Question

Differentiate $\log \sin x$ by first principle.

Answer 1

Hint – First principle of derivatives says that for $f(x)$, ${f^,}(x) = \mathop {\lim }\limits_{h \to 0} \dfrac{{f(x + h) - f(x)}}{h}$. So, apply the given equation to the function given in the question.
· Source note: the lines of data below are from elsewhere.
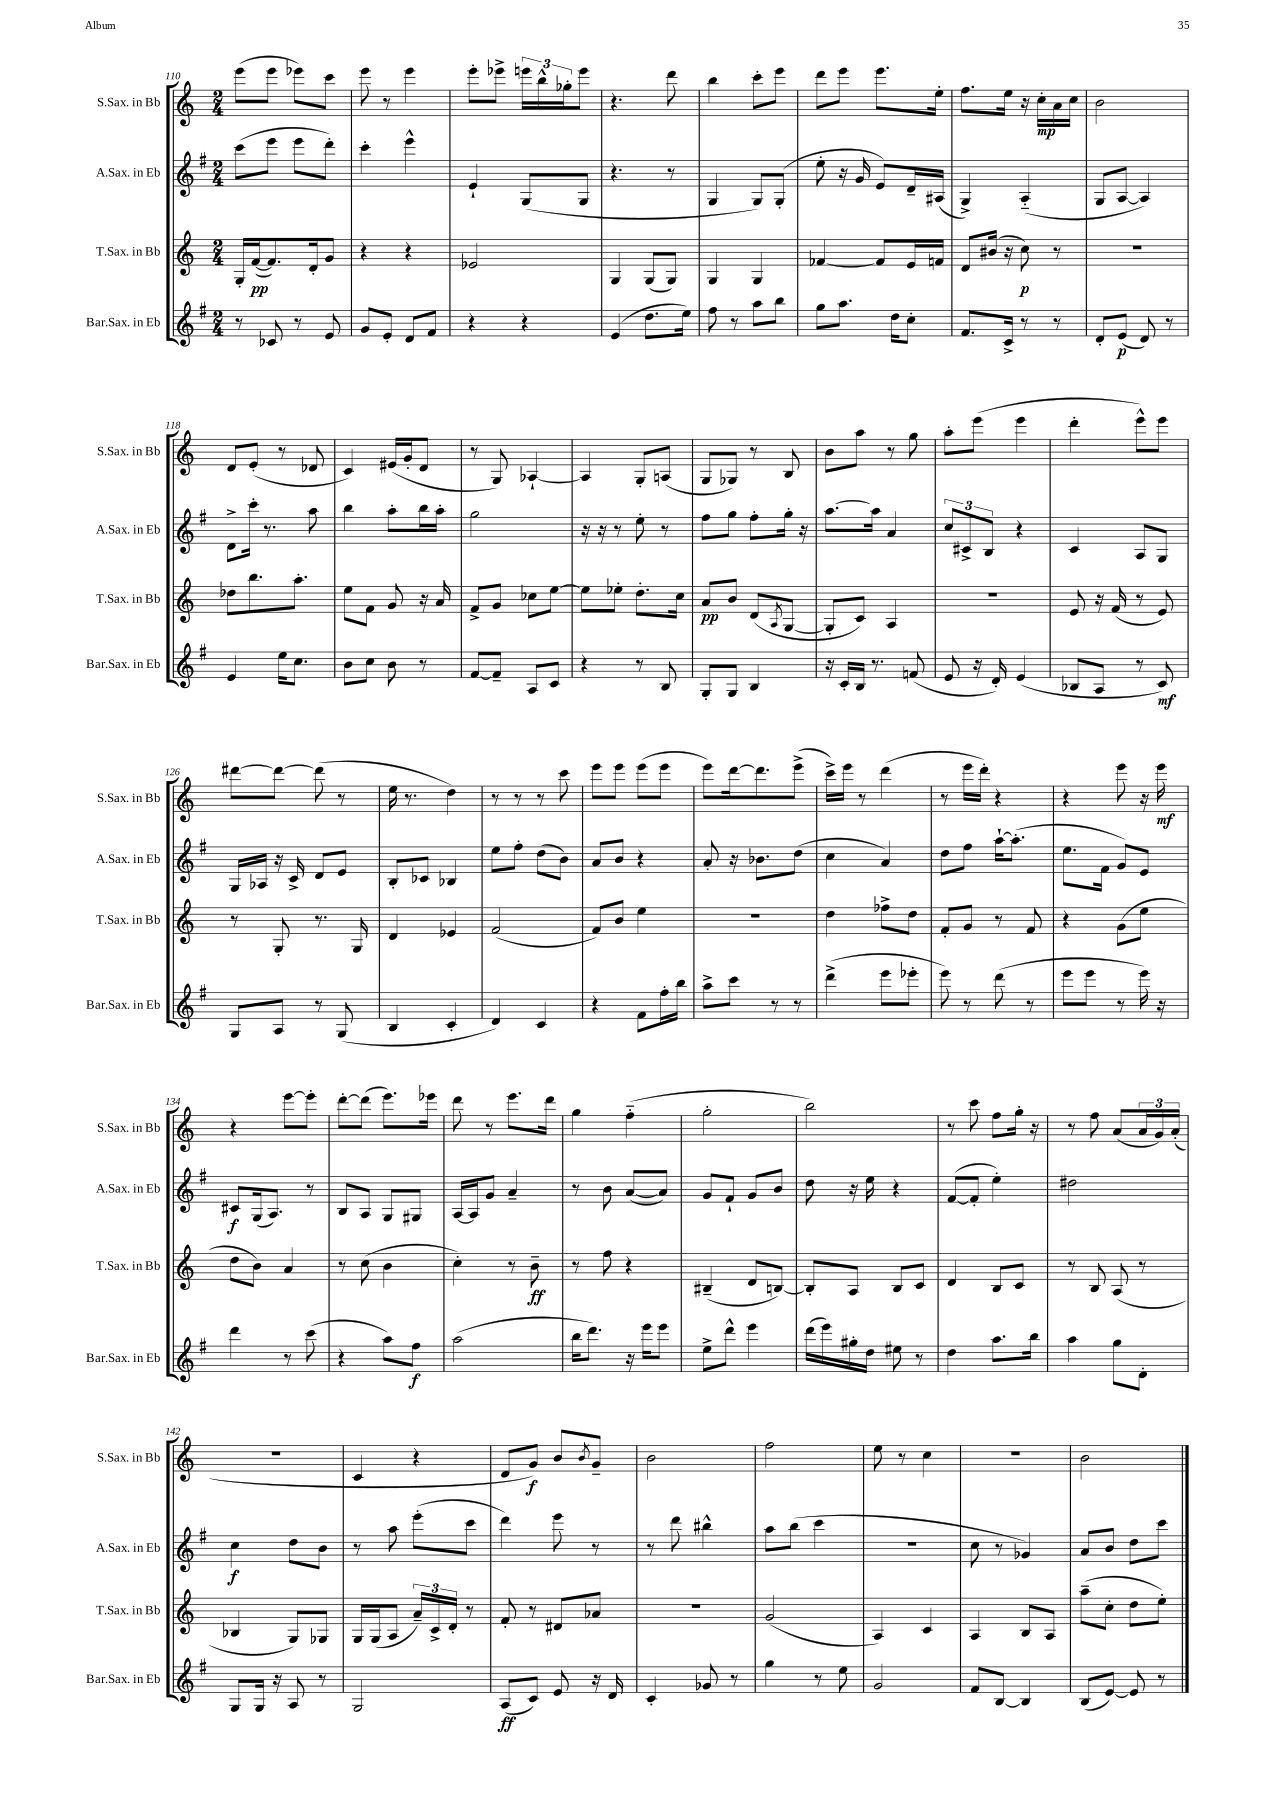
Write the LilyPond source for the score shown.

<<
\new StaffGroup <<
\new Staff = "s0" \with { instrumentName = "S.Sax. in Bb" shortInstrumentName = "S.Sax. in Bb" } {
    \clef treble \key c \major \numericTimeSignature \time 2/4
    e'''8( e'''8 ees'''8) c'''8 |
    e'''8 r8 e'''4 |
    e'''8-. ees'''8-> \tuplet 3/2 { e'''16 b''16-^ ges''16-. } e'''8 |
    r4. d'''8 |
    b''4 c'''8-. e'''8 |
    d'''8 e'''8 e'''8. e''16-. |
    f''8. e''16 r16 c''16-.\mp a'16 c''16 |
    b'2 |
    d'8 e'8-.( r8 des'8 |
    c'4) eis'16( g'16-. d'8 |
    r8 g8) aes4~-! |
    aes4 g8-. a8( |
    g8 ges8) r8 b8 |
    b'8 a''8 r8 g''8 |
    a''8-. e'''8( e'''4 |
    d'''4-. e'''8-^) e'''8 |
    dis'''8~ dis'''8~ dis'''8( r8 |
    e''16 r8. d''4) |
    r8 r8 r8 c'''8 |
    e'''8 e'''8 e'''8( e'''8 |
    e'''8) d'''16~ d'''8. e'''8->( |
    c'''16->) e'''16 r8 d'''4( |
    r8 e'''16 d'''16-.) r4 |
    r4 e'''8 r16 e'''16\mf |
    r4 e'''8~ e'''8-. |
    d'''8~-. d'''8( e'''8.) ees'''16 |
    d'''8 r8 e'''8. d'''16 |
    g''4 f''4-_( |
    g''2-. |
    b''2) |
    r8 c'''8 f''8 g''16-. r16 |
    r8 f''8 a'8( \tuplet 3/2 { a'16 g'16) a'16-.( } |
    R2 |
    c'4 r4 |
    d'8 g'8\f) b'8 \acciaccatura { b'8 } g'8-- |
    b'2 |
    f''2 |
    e''8 r8 c''4 |
    r2 |
    b'2 \bar "|." |
}
\new Staff = "s1" \with { instrumentName = "A.Sax. in Eb" shortInstrumentName = "A.Sax. in Eb" } {
    \clef treble \key g \major \numericTimeSignature \time 2/4
    c'''8( e'''8 e'''8 d'''8-.) |
    c'''4-. e'''4-^ |
    e'4-! g8( g8 |
    r4. r8 |
    g4 g8) g8-.( |
    e''8-. r16 g'16 e'8) d'16-- ais16( |
    g4->) a4-_( |
    g8 a8~ a4) |
    d'8-> c'''16-. r8. a''8 |
    b''4 a''8-. b''16 a''16-. |
    g''2 |
    r16 r16 r8 e''8-. r8 |
    fis''8 g''8 fis''8-. g''16-. r16 |
    a''8.~ a''16 a'4 |
    \tuplet 3/2 { c''8 cis'8-> b8 } r4 |
    c'4 a8 g8 |
    g16 aes16 r16 c'16-> d'8 e'8 |
    b8-. ces'8 bes4 |
    e''8 fis''8-. d''8( b'8) |
    a'8 b'8 r4 |
    a'8-. r16 bes'8. d''8( |
    c''4 a'4) |
    d''8 fis''8 a''16~-! a''8.-.( |
    e''8. fis'16 g'8) e'8 |
    cis'8\f g16( a8.) r8 |
    b8 a8 g8 gis8 |
    a16~ a16 g'8 a'4-- |
    r8 b'8 a'8~( a'8) |
    g'8 fis'8-! g'8 b'8 |
    d''8 r16 e''16 r4 |
    fis'8~( fis'8-. e''4-.) |
    dis''2 |
    c''4\f d''8 b'8 |
    r8 a''8 e'''8-.( c'''8 |
    d'''4) e'''8 r8 |
    r8 d'''8 bis''4-^ |
    a''8 b''8( c'''4 |
    r2 |
    c''8 r8 ges'4) |
    a'8 b'8 d''8 c'''8 \bar "|." |
}
\new Staff = "s2" \with { instrumentName = "T.Sax. in Bb" shortInstrumentName = "T.Sax. in Bb" } {
    \clef treble \key c \major \numericTimeSignature \time 2/4
    g16-. f'16~\pp( f'8.) d'16-. g'8 |
    r4 r4 |
    ees'2 |
    g4 g8( g8) |
    g4 g4 |
    fes'4~ fes'8 e'16 f'16 |
    d'8 bis'16( r16 c''8\p) r8 |
    R2 |
    des''8 b''8. a''8.-. |
    e''8 f'8 g'8 r16 a'16 |
    f'8-> g'8 ces''8 e''8~ |
    e''8 ees''8-. d''8.-. c''16 |
    a'8\pp b'8 d'8( \acciaccatura { a8 } g8~ |
    g8-. c'8) a4 |
    R2 |
    e'8 r16 f'16( r8 e'8) |
    r8 g8-. r8. g16 |
    d'4 ees'4 |
    f'2( |
    f'8) b'8 e''4 |
    R2 |
    d''4 fes''8-> d''8 |
    f'8-. g'8 r8 f'8 |
    r4 g'8( e''8 |
    d''8 b'8) a'4 |
    r8 c''8( b'4 |
    c''4-.) r8 b'8--\ff |
    r8 f''8 r4 |
    bis4--( d'8 b8~) |
    b8-. a8 b8 c'8 |
    d'4 b8 c'8 |
    r8 b8 a8( r8 |
    bes4 g8) ges8 |
    g16 g16( a8 \tuplet 3/2 { a'16--) c'16-> d'16-. } r8 |
    f'8-. r8 dis'8 aes'8 |
    r2 |
    g'2( |
    a4) c'4 |
    a4 b8 a8 |
    a''8--( c''8-. d''8 e''8-.) \bar "|." |
}
\new Staff = "s3" \with { instrumentName = "Bar.Sax. in Eb" shortInstrumentName = "Bar.Sax. in Eb" } {
    \clef treble \key g \major \numericTimeSignature \time 2/4
    r8 ces'8 r8 e'8 |
    g'8 e'8-. d'8 fis'8 |
    r4 r4 |
    e'4( d''8. e''16) |
    fis''8 r8 a''8 b''8 |
    g''8 a''8. d''16 c''8-. |
    fis'8. c'16-> r8 r8 |
    d'8-. e'8\p( d'8) r8 |
    e'4 e''16 c''8. |
    b'8 c''8 b'8 r8 |
    fis'8~ fis'8-- a8 c'8 |
    r4 r8 b8 |
    g8-. g8 b4 |
    r16 c'16-. b16 r8. f'8( |
    e'8 r16 d'16-.) e'4( |
    bes8 a8 r8 c'8\mf) |
    g8 a8 r8 g8( |
    b4 c'4-. |
    d'4) c'4 |
    r4 fis'8 fis''16-. b''16 |
    a''8-> c'''8 r8 r8 |
    d'''4->( e'''8 ees'''8-. |
    e'''8) r8 d'''8( r8 |
    e'''8 e'''8 r8 e'''16) r16 |
    d'''4 r8 c'''8( |
    r4 a''8) fis''8\f |
    a''2( |
    b''16 d'''8.) r16 e'''16 e'''8 |
    e''8-> d'''8-^ e'''4 |
    d'''16( e'''16) gis''16-. d''16 eis''8 r8 |
    d''4 a''8. b''16 |
    a''4 g''8 d'8-. |
    g8 g16 r16 a8 r8 |
    g2 |
    a8\ff( c'8) e'8 r16 d'16 |
    c'4-. ges'8 r8 |
    g''4 r8 e''8 |
    g'2 |
    fis'8 b8~ b4 |
    b8( e'8~) e'8 r8 \bar "|." |
}
>>
>>
\layout { \context { \Score currentBarNumber = #110 } }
Complete step-by-step answer:
Let $f(x) = \log \sin x$
First principle of derivatives says that for $f(x)$,
${f^,}(x) = \mathop {\lim }\limits_{h \to 0} \dfrac{{f(x + h) - f(x)}}{h}$.
So, we shall apply it to the function given.
$f(x) = \log \sin x$
${f^,}(x) = \mathop {\lim }\limits_{h \to 0} \dfrac{{\log (\sin (x + h)) - \log (\sin x)}}{h}$ [by first principle]
Using the addition formula, we get
$\sin (A + B) = \sin A\cos B + \cos A\sin B$.
So, the above equation will transform into-
${f^,}(x) = \mathop {\lim }\limits_{h \to 0} \dfrac{{\log (\sin (x)\cos (h) + \cos (x)\sin (h)) - \log (\sin x)}}{h}$
We can also use the subtraction that says,
${\log _a}(b) - {\log _a}(c) = {\log _a}\left( {\dfrac{b}{c}} \right)$ to get, so, now the equation will be-
${f^,}(x) = \mathop {\lim }\limits_{h \to 0} \dfrac{{\log \left( {\dfrac{{\sin (x)\cos (h) + \cos (x)\sin (h)}}{{\sin x}}} \right)}}{h}$
Now, dividing numerator by sin x we get-
$= \mathop {\lim }\limits_{h \to 0} \dfrac{{\log (\cos (h) + \cot (x)\sin (h))}}{h}$
Now, cos (h) = 1, as h tends to 0.
Therefore, the equation becomes-
$= \mathop {\lim }\limits_{h \to 0} \dfrac{{\log (1 + \cot (x)\sin (h))}}{h}$
Divide and multiply by $\cot (x).\sin (h)$ , we get-
$= \mathop {\lim }\limits_{h \to 0} \dfrac{{\log (1 + \cot (x)\sin (h))}}{{h(\cot (x).\sin (h))}}.\cot (x)\sin (h)$
Now using the property $\log \left( {\dfrac{{1 + x}}{x}} \right) = 1$, so this implies that-
$\dfrac{{\log (1 + \cot x.\sinh )}}{{\cot x.\sinh }} = 1$ .
Therefore, the above equation becomes-
$= \mathop {\lim }\limits_{h \to 0} \dfrac{1}{h}.\cot (x)\sin (h)$
Now we know that $\mathop {\lim }\limits_{h \to 0} \dfrac{1}{h}\sin (h) = 1$ . So, the equation becomes now-
$= \cot (x)$
Hence, the derivative of $\log \sin x$ by first principle is cot (x).

Note- Whenever such types of question appear then always proceed using the formula ${f^,}(x) = \mathop {\lim }\limits_{h \to 0} \dfrac{{f(x + h) - f(x)}}{h}$ and be careful about evaluating limits. Just make sure that you didn’t skip any step as it is a long solution. Make the necessary assumptions when needed.